===== Source data
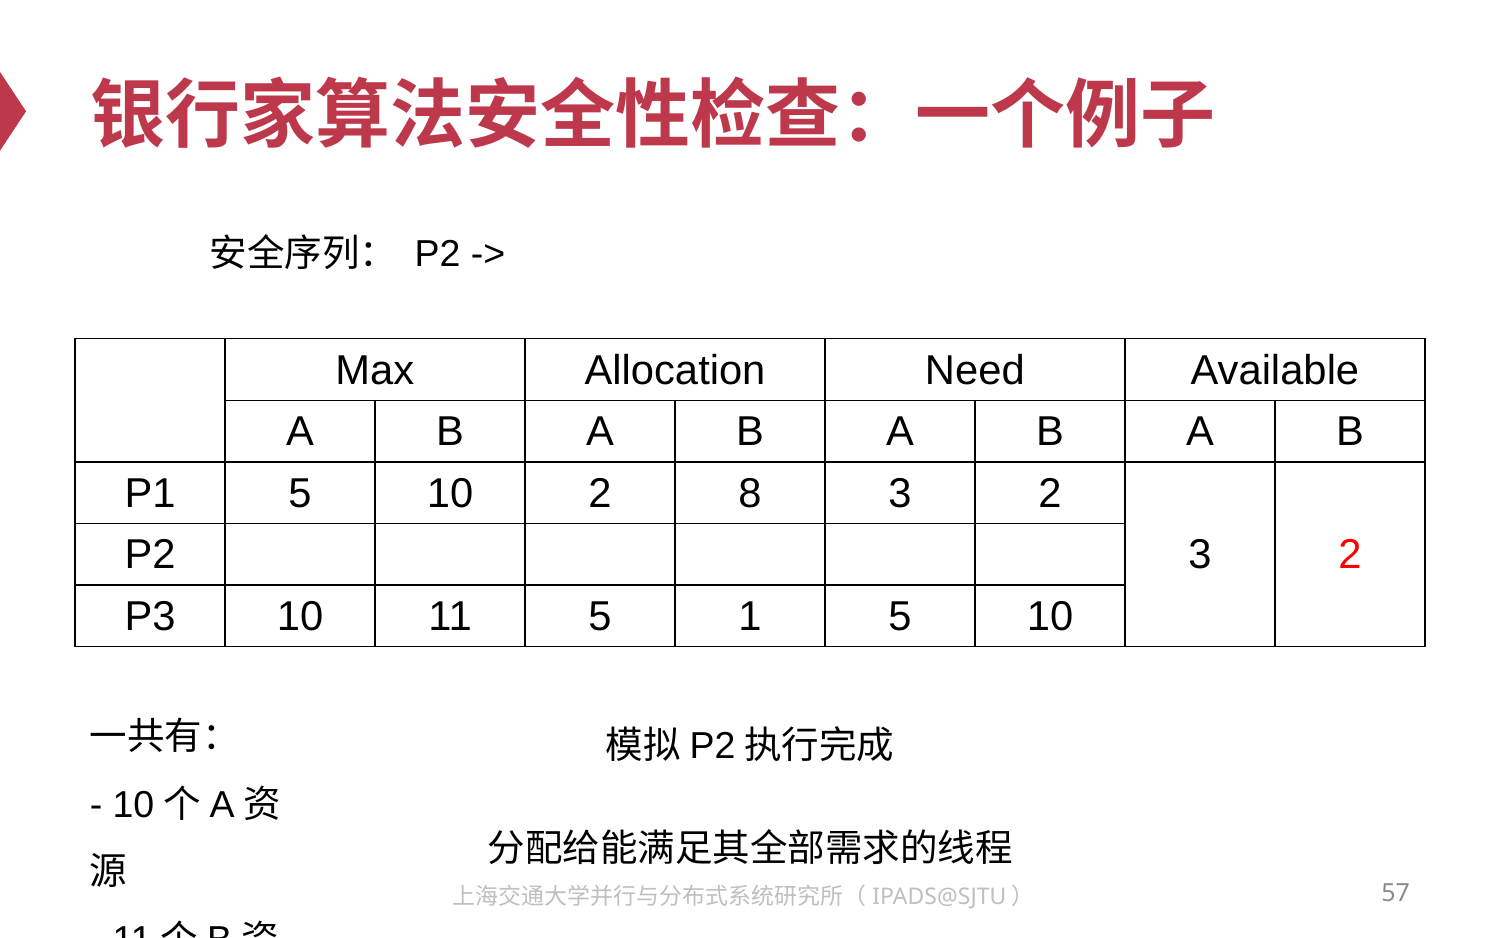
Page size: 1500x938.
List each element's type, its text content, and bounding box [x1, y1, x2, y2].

table_cell 5 [526, 586, 674, 646]
table_cell 5 [226, 463, 374, 523]
table_cell 1 [676, 586, 824, 646]
table_cell B [676, 401, 824, 461]
table_header Max [226, 339, 524, 400]
table_cell 10 [976, 586, 1124, 646]
table_header [76, 339, 224, 461]
table_cell 11 [376, 586, 524, 646]
table_cell [526, 524, 674, 584]
text_box 分配给能满足其全部需求的线程 [323, 793, 1323, 876]
table_cell 2 [526, 463, 674, 523]
table_cell 10 [226, 586, 374, 646]
text_box 模拟P2执行完成 [323, 691, 1323, 774]
table_cell [376, 524, 524, 584]
table_cell [226, 524, 374, 584]
table_cell B [1276, 401, 1424, 461]
table_cell P1 [76, 463, 224, 523]
table_cell A [1126, 401, 1274, 461]
table_header Need [826, 339, 1124, 400]
table_cell 2 [976, 463, 1124, 523]
footer 上海交通大学并行与分布式系统研究所（IPADS@SJTU） [418, 870, 1069, 921]
title 银行家算法安全性检查：一个例子 [75, 37, 1425, 186]
table_cell A [526, 401, 674, 461]
table_cell [976, 524, 1124, 584]
table_cell A [226, 401, 374, 461]
table_cell 3 [826, 463, 974, 523]
table_cell B [376, 401, 524, 461]
table_cell 5 [826, 586, 974, 646]
table_cell P2 [76, 524, 224, 584]
table_header Allocation [526, 339, 824, 400]
slide_number 57 [1074, 868, 1425, 919]
table_cell P3 [76, 586, 224, 646]
table_cell B [976, 401, 1124, 461]
table_cell 8 [676, 463, 824, 523]
table_cell 10 [376, 463, 524, 523]
table_cell 3 [1126, 463, 1274, 646]
table_cell [676, 524, 824, 584]
table_cell [826, 524, 974, 584]
table_cell A [826, 401, 974, 461]
table_cell 2 [1276, 463, 1424, 646]
table_header Available [1126, 339, 1424, 400]
text_box 一共有： - 10个A资源 - 11个B资源 [74, 682, 323, 938]
text_box 安全序列： P2 -> [194, 199, 1341, 282]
==========
Your assignment — Each entry is to be given again exactly as it stands, with its pictures removed.

Expected answer —
Page size: 1500x938.
List each element's type, its text content, and bounding box [x1, y1, x2, y2].

table_cell 5 [526, 586, 674, 646]
table_cell 5 [226, 463, 374, 523]
table_cell 1 [676, 586, 824, 646]
table_cell B [676, 401, 824, 461]
table_header Max [226, 339, 524, 400]
table_cell 10 [976, 586, 1124, 646]
table_header [76, 339, 224, 461]
table_cell 11 [376, 586, 524, 646]
table_cell [526, 524, 674, 584]
text_box 分配给能满足其全部需求的线程 [323, 793, 1323, 876]
table_cell 2 [526, 463, 674, 523]
table_cell 10 [226, 586, 374, 646]
text_box 模拟P2执行完成 [323, 691, 1323, 774]
table_cell [376, 524, 524, 584]
table_cell [226, 524, 374, 584]
table_cell B [1276, 401, 1424, 461]
table_cell P1 [76, 463, 224, 523]
table_cell A [1126, 401, 1274, 461]
table_header Need [826, 339, 1124, 400]
table_cell 2 [976, 463, 1124, 523]
footer 上海交通大学并行与分布式系统研究所（IPADS@SJTU） [418, 870, 1069, 921]
title 银行家算法安全性检查：一个例子 [75, 37, 1425, 186]
table_cell A [526, 401, 674, 461]
table_cell [976, 524, 1124, 584]
table_cell A [226, 401, 374, 461]
table_cell 3 [826, 463, 974, 523]
table_cell B [376, 401, 524, 461]
table_cell 5 [826, 586, 974, 646]
table_cell P2 [76, 524, 224, 584]
table_header Allocation [526, 339, 824, 400]
slide_number 57 [1074, 868, 1425, 919]
table_cell P3 [76, 586, 224, 646]
table_cell B [976, 401, 1124, 461]
table_cell 8 [676, 463, 824, 523]
table_cell 10 [376, 463, 524, 523]
table_cell 3 [1126, 463, 1274, 646]
table_cell [676, 524, 824, 584]
table_cell [826, 524, 974, 584]
table_cell A [826, 401, 974, 461]
table_cell 2 [1276, 463, 1424, 646]
table_header Available [1126, 339, 1424, 400]
text_box 一共有： - 10个A资源 - 11个B资源 [74, 682, 323, 938]
text_box 安全序列： P2 -> [194, 199, 1341, 282]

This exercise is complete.